Note:     Accept equivalent forms.

 

$t = 10,{\text{ }}v =  - 100$

$10 =  - \frac{1}{5}\ln \left| { - 98} \right| + c$     M1

 

Note:     If $\ln ( - 98)$ is seen do not award further A marks.

 

$c = 10 + \frac{1}{5}\ln 98$     A1

$t = 10 + \frac{1}{5}\ln 98 - \frac{1}{5}\ln \left| {2 + v} \right|$     A1

 

Note:     Accept equivalent forms.

 

$t = 10 + \frac{1}{5}\ln \left( {\frac{{98}}{{ - 2 - v}}} \right)$     AG

 

Note:     Accept use of definite integrals.

[5 marks]

$5(t - 10) = \ln \frac{{98}}{{( - 2 - v)}}$

$\frac{{2 + v}}{{98}} =  - {{\text{e}}^{ - 5(t - 10)}}$     (M1)

$v =  - 2 - 98{{\text{e}}^{ - 5(t - 10)}}$     A1

[2 marks]

$\frac{{{\text{d}}s}}{{{\text{d}}t}} =  - 2 - 98{{\text{e}}^{ - 5(t - 10)}}$

$s =  - 2t + \frac{{98}}{5}{{\text{e}}^{ - 5(t - 10)}}( + k)$     M1A1

at $t = 10,{\text{ }}s = 500 \Rightarrow 500 =  - 20 + \frac{{98}}{5} + k \Rightarrow k = 500.4$     M1A1

$s =  - 2t + \frac{{98}}{5}{{\text{e}}^{ - 5(t - 10)}} + 500.4$     A1

 

Note:     Accept use of definite integrals.

[5 marks]

$t = 250{\text{ for }}s = 0$    (M1)A1

[2 marks]

Total [21 marks]

Parts (i) and (ii) were well answered by most candidates.

In (iii) the constant of integration was often forgotten.
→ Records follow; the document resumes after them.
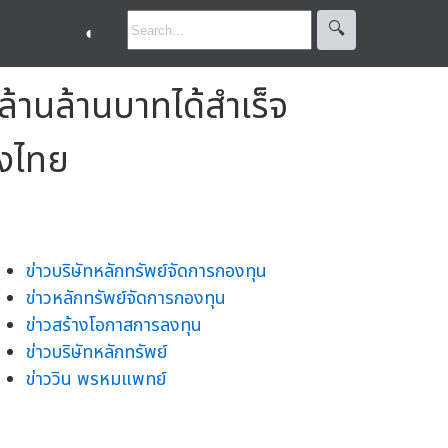
🔍︎
◐
ล้านล้านบาทได้สำเร็จ
องไทย
ข่าวบริษัทหลักทรัพย์จัดการกองทุน
ข่าวหลักทรัพย์จัดการกองทุน
ข่าวสร้างโอกาสการลงทุน
ข่าวบริษัทหลักทรัพย์
ข่าววิน พรหมแพทย์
Most candidates calculated the displacement and then used different strategies, mostly incorrect, to remove the negative sign from $- 500$.

Surprisingly part (b) was not well done as the question stated the method. Many candidates simply wrote down $\frac{{{\text{d}}v}}{{{\text{d}}t}}$ while others seemed unaware that $\frac{{{\text{d}}v}}{{{\text{d}}t}}$ was the acceleration.

Part (c) was not always well done as it followed from (b) and at times there was very little to allow follow through. Once again some candidates started with what they were trying to prove. Among the candidates that attempted to integrate many did not consider the constant of integration properly.

In part (d) many candidates ignored the answer given in (c) and attempted to manipulate different expressions.

Part (e) was poorly answered: the constant of integration was often again forgotten and some inappropriate uses of Physics formulas assuming that the acceleration was constant were used. There was unclear thinking with the two sides of an equation being integrated with respect to different variables.

Although part (e) was often incorrect, some follow through marks were gained in part (f).